On IFMIS budget errors, attack on counties unfair
| May 10th 2019 | 4 min read
When the story of rather alarming and obviously strange budget execution reports annexed to the Kiambu County audited financial statements first broke out, it was greeted with a chorus of condemnation.
But this din of recriminations masked deep questions about the much touted Integrated Financial Management Information System (IFMIS), the budget approval processes, the audit processes, and quick trigger condemnation that has come to characterize any analysis of counties. I shall examine each of these in turn. First, what is the matter with IFMIS?
A correspondence on Monday, May 6 to all County Executive Committee Members of Finance by National Treasury Principal Secretary, Kamau Thuge, confirmed that IFMIS, being the financial management system prescribed by the National Treasury, can generate, and indeed generated, incorrect reports. As could be expected he, however, laid the blame on the counties for “printing wrong reports.”
But his admission come rather late, because Laikipia County Government had already flagged errors generated by IFMIS as early as mid-last year. On August 16, 2018 the county government formally wrote to the IFMIS Director bringing to his attention the errors on the system-generated trial and balance and unaccounted transactions.
On January 11, 2019, the county wrote again, pointing out that the vote book reports (budget execution report) contained items “…that do not relate to Laikipia County.”
“Further some of the programmes and sub programmes do not have narratives despite having some huge figure in them.”
Indeed, in his response on February 22, 2019, the IFMIS director confirmed that there was a configuration issue under Laikipia County which resulted in the system generating erroneous reports, including a trial balance that was not balancing.
The Kenya National Audit Office was also immediately alerted about the errors in the system-generated reports. Why the Auditor General went ahead to annex and release the erroneous IFMIS-generated reports despite the alarm that we had raised remains a puzzle to us.
But I prefer solutions to recrimination. Now that the PS National Treasury and IFMIS director have confirmed that the system has generated erroneous reports, Auditor General Edward Ouko, who in the past has also publicly expressed doubts about the IFMIS system, should expunge the annexures and any conclusions derived from the audit reports.
IFMIS as currently configured generates numerous reports and chances of producing incorrect data are equally high. But it is potentially a good system that can be improved to avoid subjecting county governments, or any other user, to unwarranted public condemnation, ridicule and prejudice. It is rather unfortunate that this mess has emerged even as the IFMIS staff have been reaching out to Governors, as well as other senior government officials in a bid to promote the use of the IFMIS system.
The county budgeting process is rather elaborate, with many points at which scrutiny can and is applied. The county fiscal strategy paper for instance establishes the ceilings to be applied to all sectors. Not only is it subjected to public participation, it must be approved by the assembly. Then the budget estimates themselves are subjected to the same process. Once approved by the respective assembly, the Appropriation Bill must be signed into law and printed by the government printer.

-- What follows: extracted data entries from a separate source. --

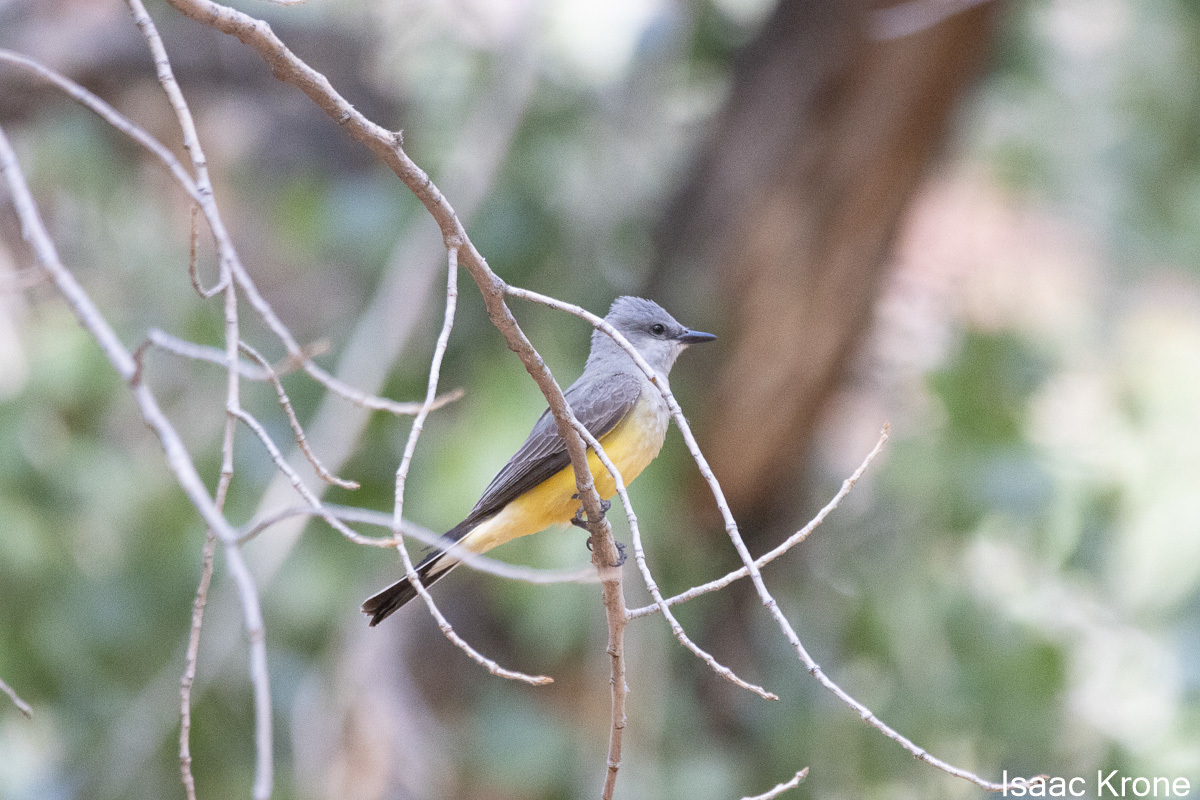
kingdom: Animalia
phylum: Chordata
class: Aves
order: Passeriformes
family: Tyrannidae
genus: Tyrannus
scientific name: Tyrannus verticalis
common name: Western kingbird
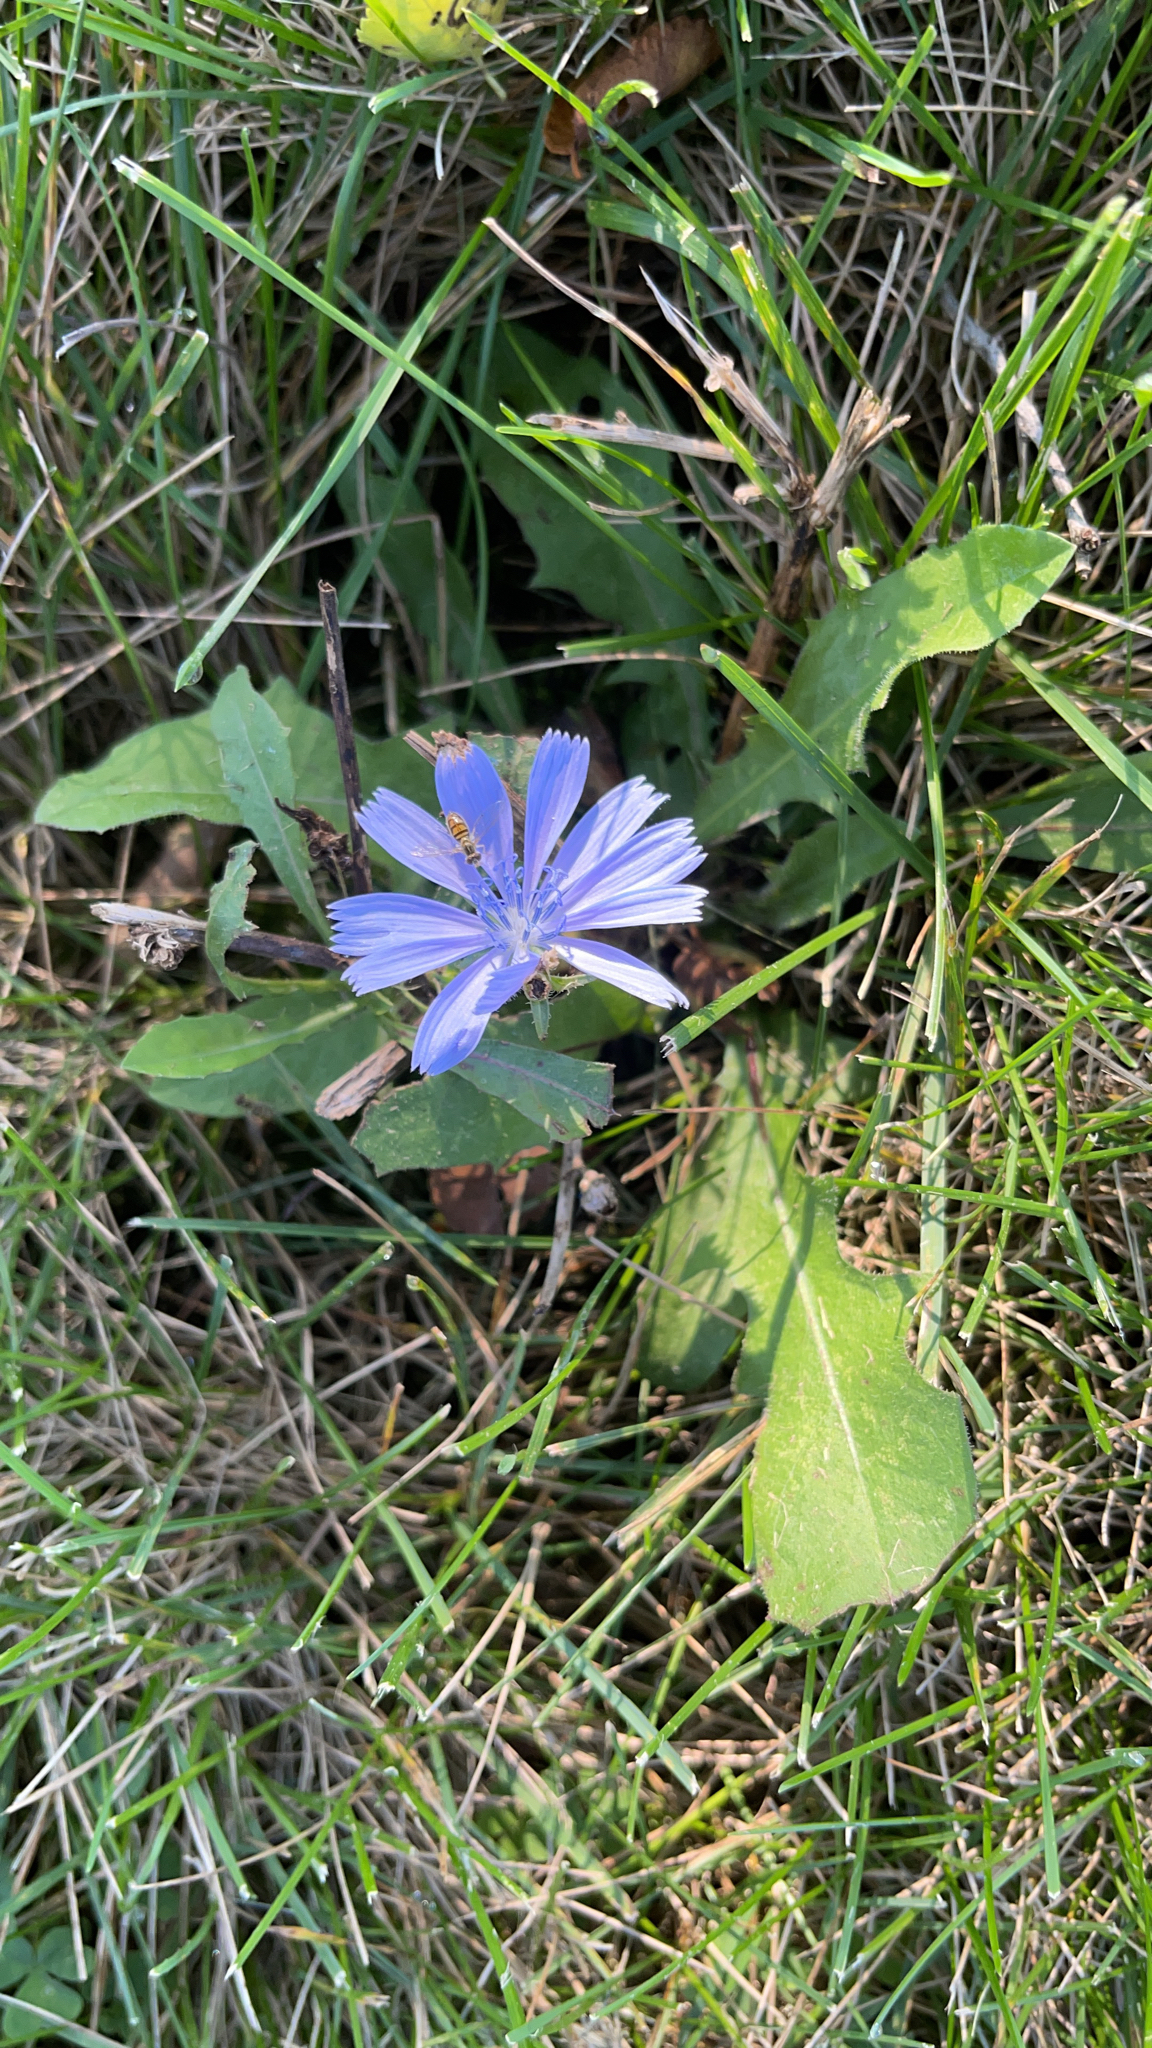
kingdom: Plantae
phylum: Tracheophyta
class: Magnoliopsida
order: Asterales
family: Asteraceae
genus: Cichorium
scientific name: Cichorium intybus
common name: Chicory
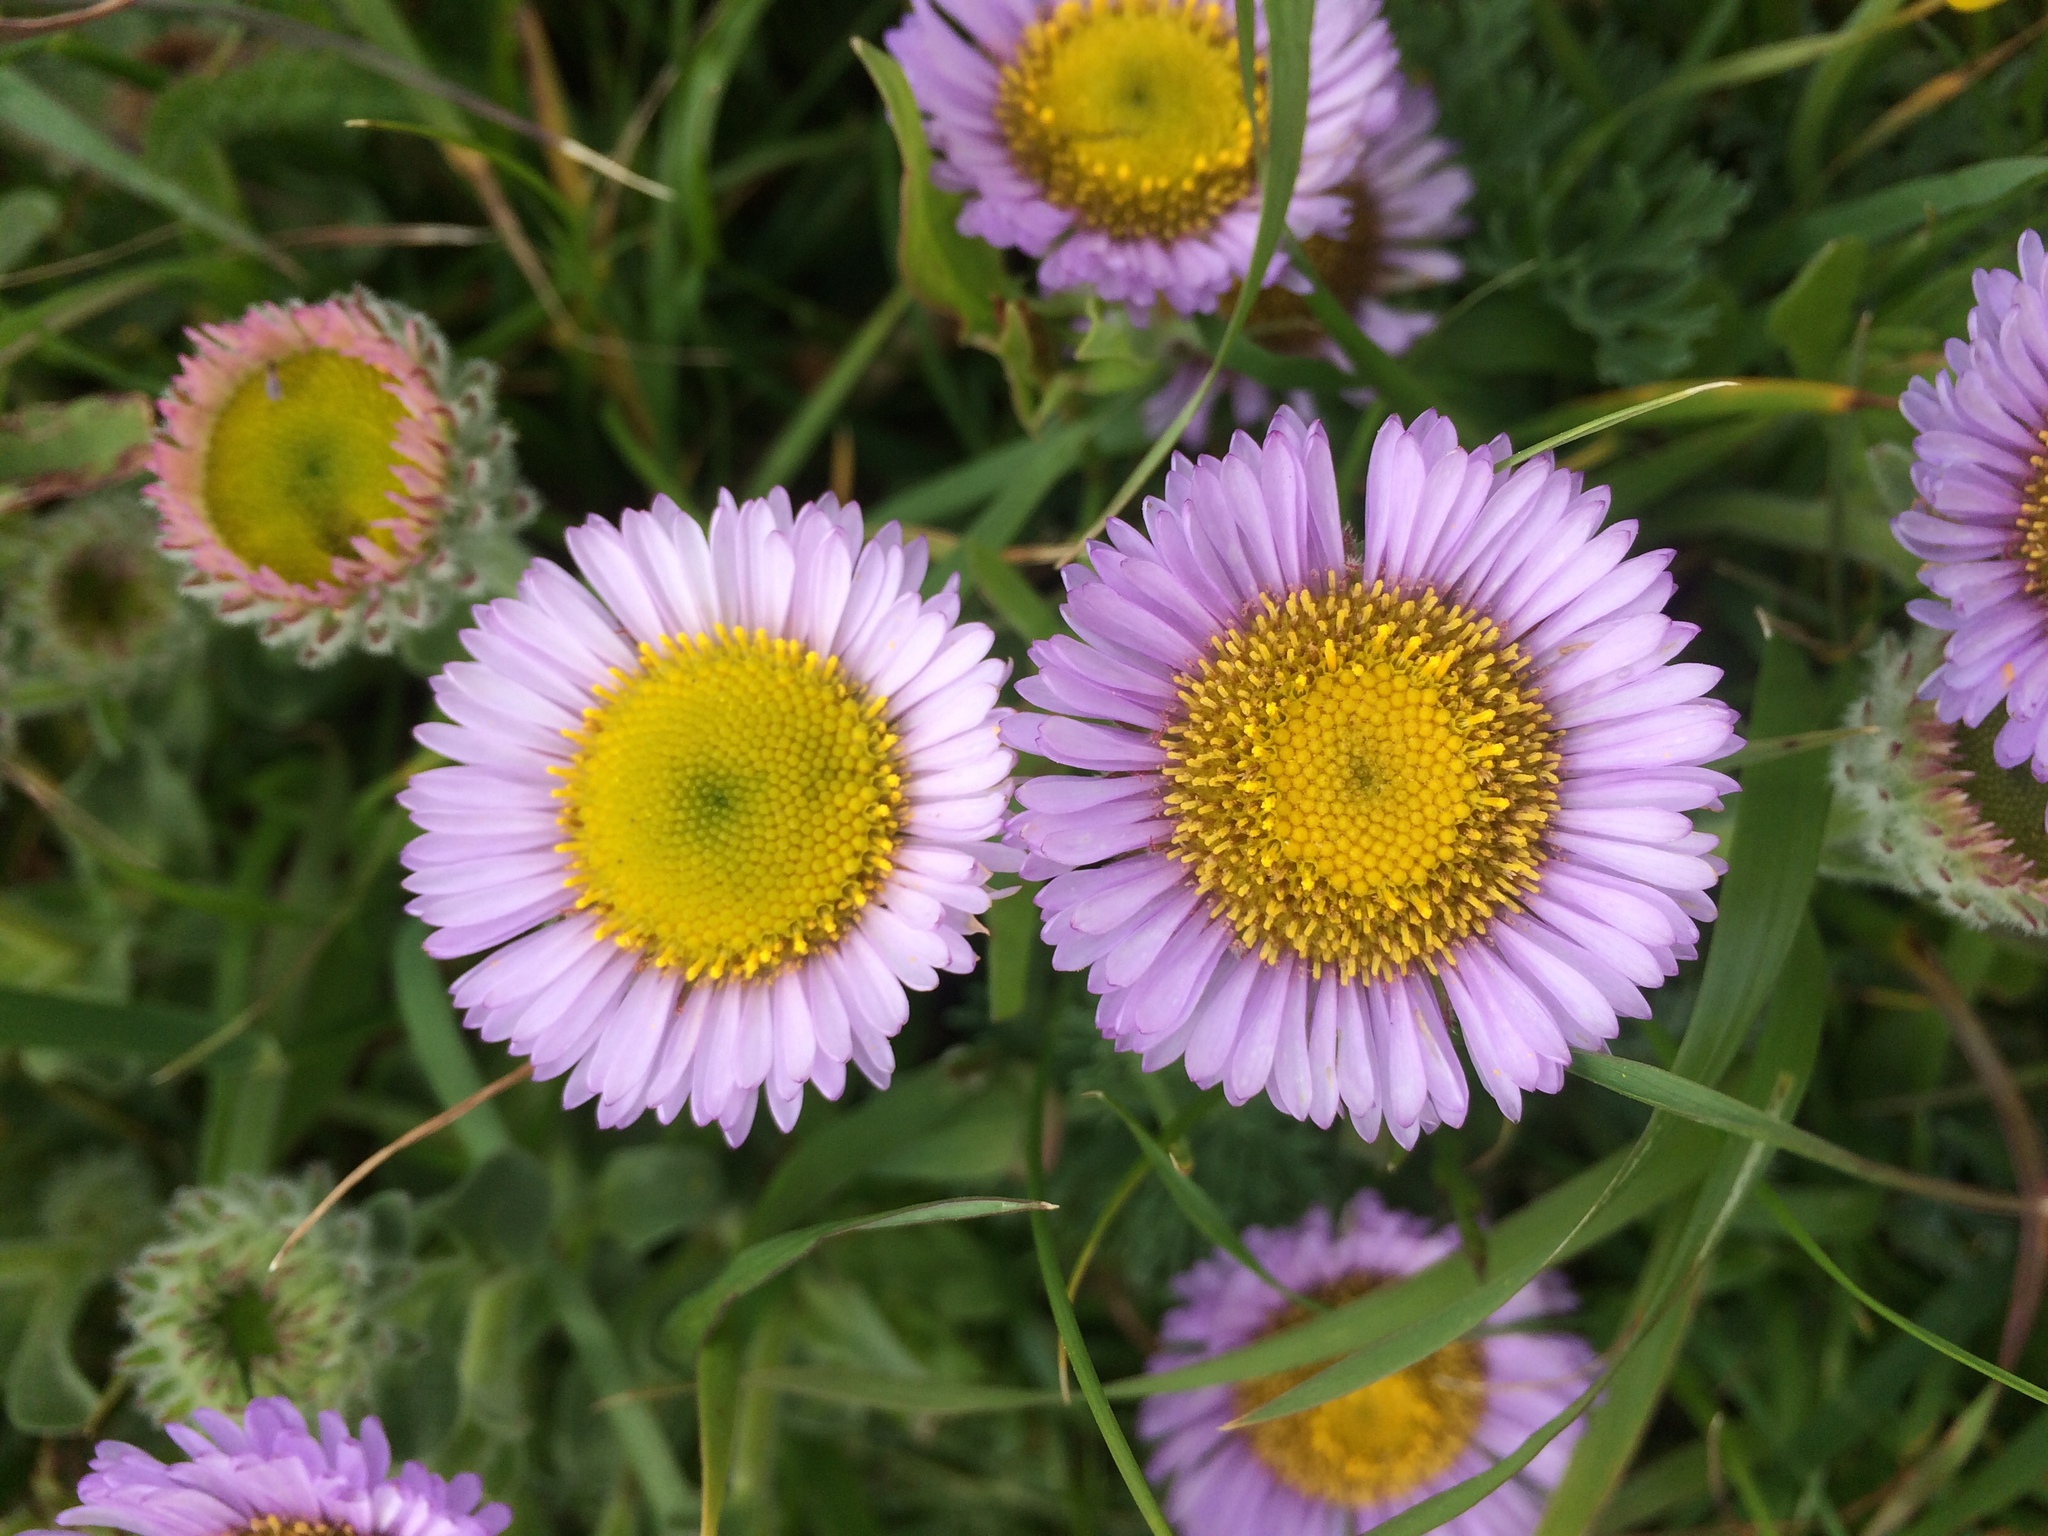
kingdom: Plantae
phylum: Tracheophyta
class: Magnoliopsida
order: Asterales
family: Asteraceae
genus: Erigeron
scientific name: Erigeron glaucus
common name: Seaside daisy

It is this budget that is uploaded to IFMIS.
The Controller of Budget approves every single exchequer. She does so by checking that the items which you are paying for are in the approved budget.
Faults in the audit process?
Staff at the Auditor General’s office have been running IFMIS reports which they eventually release before sharing and discussing them with the respective counties. Involving the counties before releasing of these reports will in future provide an opportunity to correct any errors in them.
I have had occasion to discuss the audit process with the Auditor General and some of his senior as well as operational level staff. My refrain has been the following: An auditor expresses her opinion on the accuracy, and completeness of my financial statements.
I have therefore questioned why the auditor would rely on third party reports to arrive at that opinion. Why? I am not in charge of that third party system. In any case, the auditor is expressing an opinion about my books!
The citizens across the country have been quick to judge and condemn counties that have fallen victims of this system error. That is why it is critical for the Auditor General to reaffirm citizens’ faith and restore their confidence in county governments and the idea of devolution, by expunging these erroneous printouts annexed to the audit reports and the conclusions based on them.